Monday, 15 July 2013

A letter to explain

Dear depression,

This week-I'm going to kick your arse.

Depression,  you have taken too many years from me, reduced me to a shell, a puppet, smiling though I'm empty inside.  You've hidden, deep away, for months, then returned with a vengeance,  slapping my self control round the face and whispering bitter insults into my mind. You've tried to destroy anything good, everything good, til my Husband came along, stronger than you, and my friends, you cannot ruin my friends.  Because,  and hear this, they know what your up to. They know exactly what you're trying to do, and they said no.

And I say no.

So pills and sunshine,  fighting your exhaustion and rationalising your irrational. Ice cream, hugs, and loving arms. These are my weapons. And depression?  Believe me.
I will win. For I am never alone.

Forever free,

Meg.

Tuesday, 2 July 2013

Letter to the Brave

Brave girl,

I catch your eye in the mirror, make up half done, hair fuzzing like a mane around your ears. You don't look brave. Anything but. Your toddler bursts in demanding a drink and your smile snaps back into place, in a minute darling.
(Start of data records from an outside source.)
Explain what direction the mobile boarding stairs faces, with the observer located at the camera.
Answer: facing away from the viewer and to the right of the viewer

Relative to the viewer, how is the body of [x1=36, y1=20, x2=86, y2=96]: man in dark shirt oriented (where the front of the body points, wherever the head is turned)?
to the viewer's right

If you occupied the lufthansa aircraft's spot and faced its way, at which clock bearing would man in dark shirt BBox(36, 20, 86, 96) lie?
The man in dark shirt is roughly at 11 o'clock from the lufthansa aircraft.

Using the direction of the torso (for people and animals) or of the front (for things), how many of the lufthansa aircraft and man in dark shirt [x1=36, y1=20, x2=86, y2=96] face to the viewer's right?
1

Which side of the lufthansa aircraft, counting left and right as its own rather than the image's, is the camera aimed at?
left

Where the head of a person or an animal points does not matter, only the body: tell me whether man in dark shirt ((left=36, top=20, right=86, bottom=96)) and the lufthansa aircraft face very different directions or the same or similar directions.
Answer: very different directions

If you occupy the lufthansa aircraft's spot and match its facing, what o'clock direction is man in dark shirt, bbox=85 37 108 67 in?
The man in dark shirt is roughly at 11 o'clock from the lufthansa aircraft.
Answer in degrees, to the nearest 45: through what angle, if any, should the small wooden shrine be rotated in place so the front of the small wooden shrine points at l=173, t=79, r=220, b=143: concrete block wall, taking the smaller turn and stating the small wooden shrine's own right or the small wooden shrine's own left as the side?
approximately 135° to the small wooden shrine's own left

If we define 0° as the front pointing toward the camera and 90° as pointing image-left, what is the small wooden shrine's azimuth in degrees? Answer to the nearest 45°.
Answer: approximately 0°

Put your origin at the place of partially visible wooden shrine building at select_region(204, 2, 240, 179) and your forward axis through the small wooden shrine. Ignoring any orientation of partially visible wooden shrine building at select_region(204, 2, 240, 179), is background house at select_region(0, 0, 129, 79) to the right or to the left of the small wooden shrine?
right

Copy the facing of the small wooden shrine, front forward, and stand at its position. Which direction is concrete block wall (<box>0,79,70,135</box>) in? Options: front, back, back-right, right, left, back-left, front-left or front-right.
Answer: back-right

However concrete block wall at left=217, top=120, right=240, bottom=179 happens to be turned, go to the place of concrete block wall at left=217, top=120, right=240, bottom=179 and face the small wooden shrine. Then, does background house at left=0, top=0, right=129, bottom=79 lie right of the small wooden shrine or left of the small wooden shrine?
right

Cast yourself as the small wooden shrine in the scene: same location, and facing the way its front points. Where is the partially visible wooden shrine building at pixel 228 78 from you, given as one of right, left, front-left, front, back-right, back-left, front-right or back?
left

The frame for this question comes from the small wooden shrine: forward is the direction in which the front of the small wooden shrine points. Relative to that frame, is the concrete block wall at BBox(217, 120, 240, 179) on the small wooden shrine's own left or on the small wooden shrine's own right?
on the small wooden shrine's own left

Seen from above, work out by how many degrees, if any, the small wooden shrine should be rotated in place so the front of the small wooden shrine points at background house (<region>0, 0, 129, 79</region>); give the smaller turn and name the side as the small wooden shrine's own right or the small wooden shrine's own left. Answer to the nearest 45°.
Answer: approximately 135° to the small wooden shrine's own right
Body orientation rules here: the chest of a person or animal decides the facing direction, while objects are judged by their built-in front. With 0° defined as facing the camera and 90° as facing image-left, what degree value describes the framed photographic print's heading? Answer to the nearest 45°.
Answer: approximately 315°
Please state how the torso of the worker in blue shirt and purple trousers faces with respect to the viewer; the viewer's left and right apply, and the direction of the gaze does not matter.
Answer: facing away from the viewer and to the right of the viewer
You aren't anything special, no stunning beauty, no weeping in the corner, no dragging the world down with your pain. So, why? Why is this averagely average woman brave? What could she possibly do? She laughs, she jokes, she cuddles her kids, even when her heart is hollow and her pelvis snapping in two. She got back behind the wheel when every frayed nerve was screaming not to. Last week she drove across a bridge of a doom, a bridge that she'd narrowly avoided a panic attack on just a few days prior. Before that, drove in rain so heavy she could barely see. This woman, this seemingly nothing, can look in the mirror and smile at the face looking back. She has turned her heart and is ridding herself of the darkness that invaded her soul. This woman is brave.
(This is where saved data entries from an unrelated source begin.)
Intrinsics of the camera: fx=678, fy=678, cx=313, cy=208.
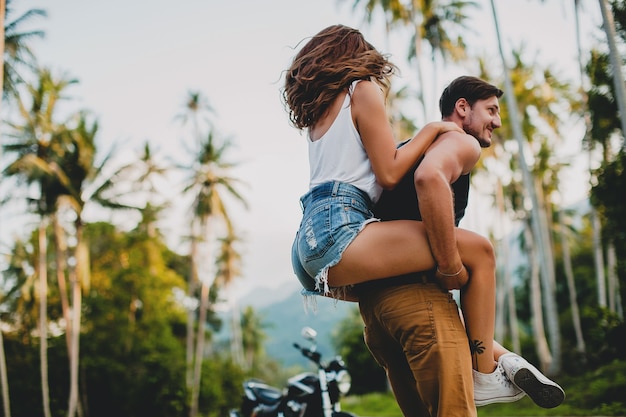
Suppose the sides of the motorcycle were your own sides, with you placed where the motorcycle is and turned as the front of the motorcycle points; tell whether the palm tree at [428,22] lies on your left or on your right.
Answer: on your left

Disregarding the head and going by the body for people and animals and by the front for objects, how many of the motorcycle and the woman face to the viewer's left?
0

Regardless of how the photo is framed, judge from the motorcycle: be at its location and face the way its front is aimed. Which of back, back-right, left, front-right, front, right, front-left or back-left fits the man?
front-right

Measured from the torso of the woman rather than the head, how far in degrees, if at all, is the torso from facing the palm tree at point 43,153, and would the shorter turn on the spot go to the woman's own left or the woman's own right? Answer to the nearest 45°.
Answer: approximately 90° to the woman's own left

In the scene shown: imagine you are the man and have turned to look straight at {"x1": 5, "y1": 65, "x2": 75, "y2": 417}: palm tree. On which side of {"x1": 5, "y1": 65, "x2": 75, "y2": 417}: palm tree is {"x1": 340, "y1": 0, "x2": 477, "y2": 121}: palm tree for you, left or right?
right

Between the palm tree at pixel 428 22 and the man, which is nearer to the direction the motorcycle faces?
the man

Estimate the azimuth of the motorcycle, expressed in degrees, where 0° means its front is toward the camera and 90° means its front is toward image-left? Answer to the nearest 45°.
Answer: approximately 315°

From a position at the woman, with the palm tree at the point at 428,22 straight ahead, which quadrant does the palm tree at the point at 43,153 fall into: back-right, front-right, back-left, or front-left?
front-left

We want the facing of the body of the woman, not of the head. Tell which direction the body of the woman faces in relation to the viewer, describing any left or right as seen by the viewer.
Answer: facing away from the viewer and to the right of the viewer

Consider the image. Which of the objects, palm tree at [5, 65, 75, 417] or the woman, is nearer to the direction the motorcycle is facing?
the woman

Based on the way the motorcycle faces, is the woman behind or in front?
in front

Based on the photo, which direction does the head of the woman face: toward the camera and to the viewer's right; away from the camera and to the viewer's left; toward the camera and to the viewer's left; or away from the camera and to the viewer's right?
away from the camera and to the viewer's right

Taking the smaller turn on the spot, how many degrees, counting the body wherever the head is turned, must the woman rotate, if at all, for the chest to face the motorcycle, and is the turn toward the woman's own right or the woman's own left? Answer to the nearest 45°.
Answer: approximately 45° to the woman's own left

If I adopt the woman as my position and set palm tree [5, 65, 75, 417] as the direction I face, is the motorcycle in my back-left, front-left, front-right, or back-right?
front-right
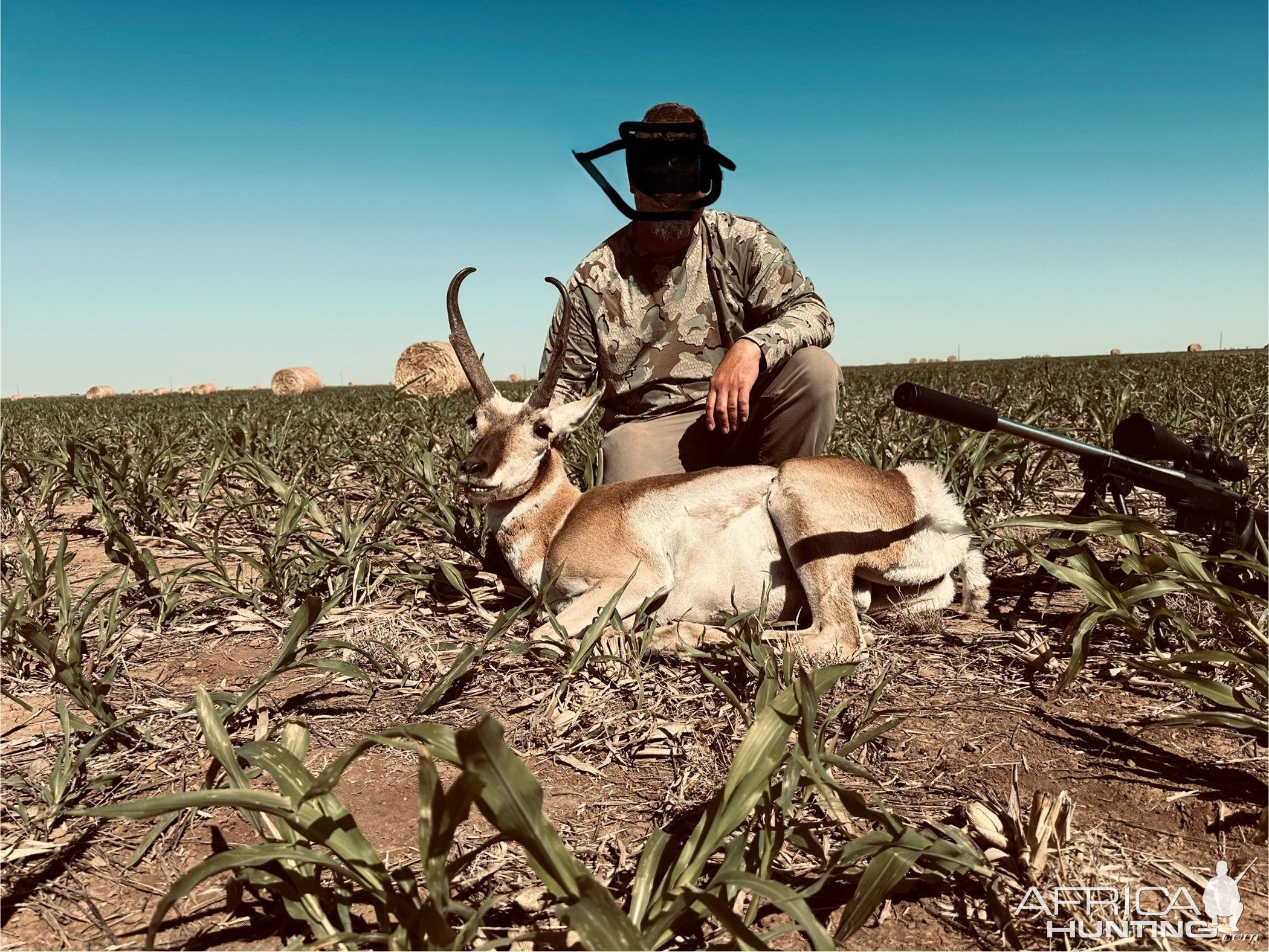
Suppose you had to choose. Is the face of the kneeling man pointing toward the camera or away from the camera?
toward the camera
Braver than even she will ever know.

Monday, 1 July 2013

Concrete Words-The Tainted

For a while I was tainted. Now I'm getting over that and I have become a 'tainter', I break most things I touch and, am mostly always, sporting some cut, or bruise, from some clumsy accident.

In just a few short weeks I have dropped and smashed my very shiny, beautiful, new phone, dropped and chipped my husbands shiny new iPhone, broken myself building a lightweight, plastic climbing frame, and, as of last night, burnt the finger prints off my middle finger by touching a barbecue. A lit barbecue.

A large portion of these misdemeanour's is simple stupidity, my brain fails to catch up with my actions and pain happens. A smaller portion is my sense of super hero-ness. Lit barbecue? No problem for me, teflon hands! Pregnant with a dodgy pelvis? Walking 3 miles can only help, surely? Have a new, probably expensive, technical item? Dropping onto a hard floor from a certain height can only help it run better. No?

I do not like being a 'breaker of self and shiny things'. Unfortunately, as time ticks by and days roll forward my lack of spatial awareness and butter fingers only get worse. Especially as I have no fingerprints left.

Keep your technology away from me, please, unless you want to see if it bounces.